── TASK MATERIAL

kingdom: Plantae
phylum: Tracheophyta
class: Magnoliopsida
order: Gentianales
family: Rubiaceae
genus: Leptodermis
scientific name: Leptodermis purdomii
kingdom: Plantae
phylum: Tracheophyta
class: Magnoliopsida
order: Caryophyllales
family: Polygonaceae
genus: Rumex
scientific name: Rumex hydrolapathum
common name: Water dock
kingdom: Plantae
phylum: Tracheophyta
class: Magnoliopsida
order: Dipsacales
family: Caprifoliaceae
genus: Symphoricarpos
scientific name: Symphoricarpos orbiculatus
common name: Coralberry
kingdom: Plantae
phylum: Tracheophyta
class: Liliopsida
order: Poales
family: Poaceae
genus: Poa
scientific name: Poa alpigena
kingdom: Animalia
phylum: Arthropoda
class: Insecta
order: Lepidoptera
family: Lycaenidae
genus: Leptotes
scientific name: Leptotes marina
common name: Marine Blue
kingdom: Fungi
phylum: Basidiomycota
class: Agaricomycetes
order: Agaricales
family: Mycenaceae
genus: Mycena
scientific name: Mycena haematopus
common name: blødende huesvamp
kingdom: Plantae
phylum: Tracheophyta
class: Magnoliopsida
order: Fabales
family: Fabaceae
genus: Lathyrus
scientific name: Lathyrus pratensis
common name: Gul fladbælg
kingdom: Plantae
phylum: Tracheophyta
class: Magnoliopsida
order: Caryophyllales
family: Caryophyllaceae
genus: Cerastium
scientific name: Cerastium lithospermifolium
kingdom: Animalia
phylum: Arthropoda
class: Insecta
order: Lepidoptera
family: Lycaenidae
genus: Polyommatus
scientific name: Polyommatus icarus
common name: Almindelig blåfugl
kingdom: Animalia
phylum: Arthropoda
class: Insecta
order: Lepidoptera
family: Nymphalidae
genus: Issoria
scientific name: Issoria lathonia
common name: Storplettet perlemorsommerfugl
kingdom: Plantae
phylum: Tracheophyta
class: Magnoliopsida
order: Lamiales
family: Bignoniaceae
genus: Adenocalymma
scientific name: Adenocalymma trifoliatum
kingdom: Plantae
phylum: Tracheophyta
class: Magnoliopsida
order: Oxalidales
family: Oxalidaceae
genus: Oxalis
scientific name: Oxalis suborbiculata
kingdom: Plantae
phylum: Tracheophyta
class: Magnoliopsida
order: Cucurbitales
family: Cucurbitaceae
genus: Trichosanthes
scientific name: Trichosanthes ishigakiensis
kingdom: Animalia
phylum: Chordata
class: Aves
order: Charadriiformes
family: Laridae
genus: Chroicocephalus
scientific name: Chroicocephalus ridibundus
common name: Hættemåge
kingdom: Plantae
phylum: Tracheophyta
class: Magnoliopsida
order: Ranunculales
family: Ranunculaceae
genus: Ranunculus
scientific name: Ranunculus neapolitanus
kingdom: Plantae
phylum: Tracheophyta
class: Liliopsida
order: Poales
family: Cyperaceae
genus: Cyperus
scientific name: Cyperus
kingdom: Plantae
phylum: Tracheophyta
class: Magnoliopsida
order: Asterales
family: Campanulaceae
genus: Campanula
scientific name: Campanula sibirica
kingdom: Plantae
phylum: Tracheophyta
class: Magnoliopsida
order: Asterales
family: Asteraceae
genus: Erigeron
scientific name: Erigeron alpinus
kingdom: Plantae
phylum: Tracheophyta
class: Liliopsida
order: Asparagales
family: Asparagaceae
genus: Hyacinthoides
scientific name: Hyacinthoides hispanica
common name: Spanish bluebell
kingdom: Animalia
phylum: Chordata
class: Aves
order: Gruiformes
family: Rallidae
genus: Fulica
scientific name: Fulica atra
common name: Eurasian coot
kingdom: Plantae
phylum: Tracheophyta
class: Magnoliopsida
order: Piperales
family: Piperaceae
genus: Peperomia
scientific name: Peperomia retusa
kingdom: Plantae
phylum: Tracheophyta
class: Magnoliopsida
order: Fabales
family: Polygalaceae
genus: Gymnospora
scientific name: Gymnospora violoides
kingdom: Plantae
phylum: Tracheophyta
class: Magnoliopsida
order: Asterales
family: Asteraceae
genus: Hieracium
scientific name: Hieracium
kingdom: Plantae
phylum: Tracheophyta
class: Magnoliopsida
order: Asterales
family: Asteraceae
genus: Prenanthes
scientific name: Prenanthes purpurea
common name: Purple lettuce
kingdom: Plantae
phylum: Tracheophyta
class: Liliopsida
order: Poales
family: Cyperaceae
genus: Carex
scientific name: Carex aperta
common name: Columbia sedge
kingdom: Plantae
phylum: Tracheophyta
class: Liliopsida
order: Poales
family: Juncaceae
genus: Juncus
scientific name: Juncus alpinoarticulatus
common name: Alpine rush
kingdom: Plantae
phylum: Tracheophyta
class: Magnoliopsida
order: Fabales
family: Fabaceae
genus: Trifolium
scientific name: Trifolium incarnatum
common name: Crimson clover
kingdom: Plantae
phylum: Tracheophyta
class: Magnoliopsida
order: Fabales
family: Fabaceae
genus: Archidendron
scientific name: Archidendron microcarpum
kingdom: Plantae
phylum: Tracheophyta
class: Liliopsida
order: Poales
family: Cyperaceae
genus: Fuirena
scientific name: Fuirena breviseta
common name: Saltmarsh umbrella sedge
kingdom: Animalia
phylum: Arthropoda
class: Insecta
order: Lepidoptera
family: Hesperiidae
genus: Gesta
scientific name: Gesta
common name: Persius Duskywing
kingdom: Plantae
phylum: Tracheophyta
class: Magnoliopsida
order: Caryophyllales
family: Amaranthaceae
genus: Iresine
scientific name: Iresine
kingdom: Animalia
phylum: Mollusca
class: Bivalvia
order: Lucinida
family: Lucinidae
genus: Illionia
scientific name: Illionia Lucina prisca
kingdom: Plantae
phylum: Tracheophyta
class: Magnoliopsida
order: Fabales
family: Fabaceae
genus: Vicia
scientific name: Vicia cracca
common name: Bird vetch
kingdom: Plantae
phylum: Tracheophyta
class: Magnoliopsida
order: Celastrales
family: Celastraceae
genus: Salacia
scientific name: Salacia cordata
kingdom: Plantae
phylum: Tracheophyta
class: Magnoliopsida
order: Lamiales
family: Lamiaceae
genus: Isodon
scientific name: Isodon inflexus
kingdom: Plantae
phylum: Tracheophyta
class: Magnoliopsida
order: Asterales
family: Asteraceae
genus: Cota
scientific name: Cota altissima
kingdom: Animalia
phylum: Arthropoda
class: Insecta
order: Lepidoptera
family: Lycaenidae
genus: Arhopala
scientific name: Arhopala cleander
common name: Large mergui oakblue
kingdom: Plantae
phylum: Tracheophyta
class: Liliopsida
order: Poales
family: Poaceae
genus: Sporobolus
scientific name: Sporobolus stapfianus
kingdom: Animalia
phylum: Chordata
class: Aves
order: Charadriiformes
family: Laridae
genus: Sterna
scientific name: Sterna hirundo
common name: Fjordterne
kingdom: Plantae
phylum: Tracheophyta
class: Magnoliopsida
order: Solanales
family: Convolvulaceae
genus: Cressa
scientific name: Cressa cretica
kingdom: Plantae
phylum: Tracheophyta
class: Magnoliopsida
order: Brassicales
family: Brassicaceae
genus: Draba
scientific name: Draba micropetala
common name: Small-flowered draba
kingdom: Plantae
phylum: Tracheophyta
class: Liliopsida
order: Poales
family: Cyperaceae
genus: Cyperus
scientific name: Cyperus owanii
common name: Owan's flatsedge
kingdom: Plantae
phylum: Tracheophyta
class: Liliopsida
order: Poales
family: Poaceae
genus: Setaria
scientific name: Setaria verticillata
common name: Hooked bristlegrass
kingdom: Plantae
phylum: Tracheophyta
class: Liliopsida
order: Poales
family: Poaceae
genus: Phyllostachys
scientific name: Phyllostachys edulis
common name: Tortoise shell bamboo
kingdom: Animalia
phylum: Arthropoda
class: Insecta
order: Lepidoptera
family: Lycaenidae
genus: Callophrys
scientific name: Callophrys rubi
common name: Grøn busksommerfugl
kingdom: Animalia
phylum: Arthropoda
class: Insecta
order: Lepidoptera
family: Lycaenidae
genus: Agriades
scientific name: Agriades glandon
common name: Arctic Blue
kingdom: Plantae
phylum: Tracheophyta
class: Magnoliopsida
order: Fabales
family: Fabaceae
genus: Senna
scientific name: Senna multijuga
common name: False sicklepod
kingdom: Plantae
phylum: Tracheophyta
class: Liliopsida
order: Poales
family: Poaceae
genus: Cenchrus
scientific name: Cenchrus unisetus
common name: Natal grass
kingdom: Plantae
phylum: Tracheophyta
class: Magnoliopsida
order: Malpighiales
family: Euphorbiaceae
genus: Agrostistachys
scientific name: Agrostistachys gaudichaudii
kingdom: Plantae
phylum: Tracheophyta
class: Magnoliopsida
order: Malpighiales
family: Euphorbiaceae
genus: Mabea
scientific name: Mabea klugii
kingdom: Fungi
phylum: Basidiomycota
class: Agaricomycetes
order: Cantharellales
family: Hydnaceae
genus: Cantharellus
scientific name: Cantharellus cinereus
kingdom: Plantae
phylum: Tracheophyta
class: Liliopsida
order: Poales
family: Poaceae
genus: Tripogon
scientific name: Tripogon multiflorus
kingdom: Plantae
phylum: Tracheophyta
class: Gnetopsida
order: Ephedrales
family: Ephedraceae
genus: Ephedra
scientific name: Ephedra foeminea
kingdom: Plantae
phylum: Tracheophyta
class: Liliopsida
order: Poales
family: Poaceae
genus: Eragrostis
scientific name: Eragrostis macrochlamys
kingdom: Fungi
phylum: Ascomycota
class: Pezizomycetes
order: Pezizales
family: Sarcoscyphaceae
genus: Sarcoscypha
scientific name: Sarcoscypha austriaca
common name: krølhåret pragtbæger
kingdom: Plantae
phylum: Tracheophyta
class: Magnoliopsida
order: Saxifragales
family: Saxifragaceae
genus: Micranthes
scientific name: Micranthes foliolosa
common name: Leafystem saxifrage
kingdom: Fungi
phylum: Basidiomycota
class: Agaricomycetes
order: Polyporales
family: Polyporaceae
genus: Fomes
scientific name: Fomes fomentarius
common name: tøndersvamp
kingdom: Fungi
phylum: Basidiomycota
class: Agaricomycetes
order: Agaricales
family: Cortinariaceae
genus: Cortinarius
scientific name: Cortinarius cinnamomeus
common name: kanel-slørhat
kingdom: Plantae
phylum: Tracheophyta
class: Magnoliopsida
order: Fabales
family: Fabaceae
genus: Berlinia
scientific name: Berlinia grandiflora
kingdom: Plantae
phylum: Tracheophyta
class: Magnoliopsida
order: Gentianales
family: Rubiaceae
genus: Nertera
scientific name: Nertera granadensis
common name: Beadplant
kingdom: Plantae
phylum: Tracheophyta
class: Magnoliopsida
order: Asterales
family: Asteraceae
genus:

────

* _REQUEST_
Turn the lines into a numbered list, starting with the line containing "common name: Columbia sedge" and ending with the line containing "family: Lamiaceae", both included. Leave out any blank lines.

* _PROBLEM SOLUTION_
1. common name: Columbia sedge
2. kingdom: Plantae
3. phylum: Tracheophyta
4. class: Liliopsida
5. order: Poales
6. family: Juncaceae
7. genus: Juncus
8. scientific name: Juncus alpinoarticulatus
9. common name: Alpine rush
10. kingdom: Plantae
11. phylum: Tracheophyta
12. class: Magnoliopsida
13. order: Fabales
14. family: Fabaceae
15. genus: Trifolium
16. scientific name: Trifolium incarnatum
17. common name: Crimson clover
18. kingdom: Plantae
19. phylum: Tracheophyta
20. class: Magnoliopsida
21. order: Fabales
22. family: Fabaceae
23. genus: Archidendron
24. scientific name: Archidendron microcarpum
25. kingdom: Plantae
26. phylum: Tracheophyta
27. class: Liliopsida
28. order: Poales
29. family: Cyperaceae
30. genus: Fuirena
31. scientific name: Fuirena breviseta
32. common name: Saltmarsh umbrella sedge
33. kingdom: Animalia
34. phylum: Arthropoda
35. class: Insecta
36. order: Lepidoptera
37. family: Hesperiidae
38. genus: Gesta
39. scientific name: Gesta
40. common name: Persius Duskywing
41. kingdom: Plantae
42. phylum: Tracheophyta
43. class: Magnoliopsida
44. order: Caryophyllales
45. family: Amaranthaceae
46. genus: Iresine
47. scientific name: Iresine
48. kingdom: Animalia
49. phylum: Mollusca
50. class: Bivalvia
51. order: Lucinida
52. family: Lucinidae
53. genus: Illionia
54. scientific name: Illionia Lucina prisca
55. kingdom: Plantae
56. phylum: Tracheophyta
57. class: Magnoliopsida
58. order: Fabales
59. family: Fabaceae
60. genus: Vicia
61. scientific name: Vicia cracca
62. common name: Bird vetch
63. kingdom: Plantae
64. phylum: Tracheophyta
65. class: Magnoliopsida
66. order: Celastrales
67. family: Celastraceae
68. genus: Salacia
69. scientific name: Salacia cordata
70. kingdom: Plantae
71. phylum: Tracheophyta
72. class: Magnoliopsida
73. order: Lamiales
74. family: Lamiaceae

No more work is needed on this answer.